Flight first, sound later

By Staff Writers
Friday, 15 February, 2008

Sources: American Museum of Natural History, Royal Ontario Museum, University of Michigan

The discovery of a well-preserved fossil representing the most primitive bat species known to date - and an entirely new family of bats - demonstrates that the animals evolved the ability to fly before they could echolocate, researchers say.

The new species, named Onychonycteris finneyi, was unearthed in 2003 in southwestern Wyoming in the US and is named for Bonnie Finney, the excavator who found the specimen and first recognised its importance.

It is described in a study written by Nancy Simmons from the American Museum of Natural History, Kevin Seymour of the Royal Ontario Museum, Gregg Gunnell of the University of Michigan and Jorg Habersetzer of the Senckenberg Research Institute in Germany in the February 14 issue of Nature.

"Up until now, all fossil bats looked pretty much like living bats" Seymour said. "Now, for the first time, we have a glimpse of what an ancestral bat looked like, and it surprised us."

Despite the fact that bats are so widespread and include a fossil record that extends over more than 50 million years, the evolutionary timing and development of both echolocation and flapping flight has been widely debated.

The well-preserved condition of the new fossil permitted the scientists to take an unprecedented look at the most primitive known member of the order Chiroptera.

"When we first saw it, we knew it was special," Simmons said. "It's clearly a bat, but unlike any previously known. In many respects it is a missing link between bats and their non-flying ancestors."

"There has been a longstanding debate about how bats evolved, centering around the development of flight and the development of the sonar system they use to navigate and hunt for prey," Gunnell said.

"The three main theories have been that they developed the two abilities together, that flight came first, or that sonar came first. Based on the specimen described in this paper, we were able to determine that this particular animal was not capable of echolocating, which then suggests that bats flew before they developed their echolocation ability."

Dating the rock formation in which the fossil was found put its age at 52 million years. Onychonycteris was not the only bat alive at the time - fossils of Icaronycteris, a more modern bat that could echolocate, are found in the same formations.

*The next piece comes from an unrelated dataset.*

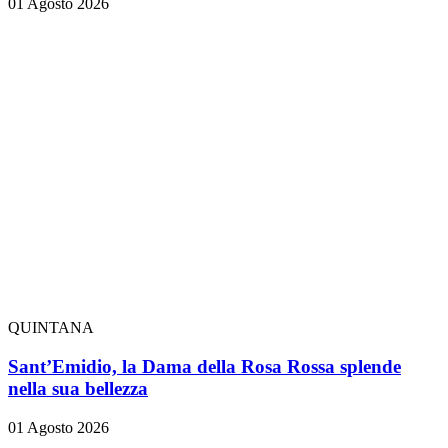
01 Agosto 2026
QUINTANA
Sant’Emidio, la Dama della Rosa Rossa splende
nella sua bellezza
01 Agosto 2026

A careful examination of the fossil's physical characteristics revealed several surprising features. For example, it had claws on all five of its fingers, whereas modern bats have claws on only one or two digits of each hand. The limb proportions of Onychonycteris are also different from all other bats the hind legs are longer and the forearm shorter - and more similar to those of climbing mammals that hang under branches, such as sloths and gibbons.

The fossil's limb form and the appearance of claws on all the fingers suggests that Onychonycteris may have been a skilled climber. However, long fingers, a keeled sternum, and other features indicate that Onychonycteris could fly under its own power like modern bats. It had short, broad wings, which suggest that it probably could not fly as fast as most bats that evolved later.

Instead of flapping its wings continuously while flying, it may have alternated flapping and gliding while in the air. Onychonycteris's teeth indicate that its diet consisted primarily of insects, just like most living bats.

"We don't know what the initial incentive was to take to the air," Gunnell said. "My thought is that these bats probably were commuters at first - developing the ability to fly allowed them to travel to a particular place to feed, then fly back to their nesting area."

Eventually, selective pressures likely favoured the development of more sustained and agile flight, allowing bats to hunt on the wing.

Despite Onychonycteris's resemblance to animals that evolved subsequently, its skull lacks features in and around the ear seen in bats that use echolocation to navigate and hunt. The structure of its feet and ankles, which include a special, spur-like bone that likely supported a tail membrane, led the researchers to conclude that Onychonycteris had the broad tail that modern bats use to capture prey in flight, but that it was probably used as an airfoil to aid manoeuvring.

Without echolocation, Onychonycteris likely had to make do with visual, olfactory, or passive audio cues to hunt.

"It finally gives us an answer," Simmons said. "Flying evolved first, echolocation second."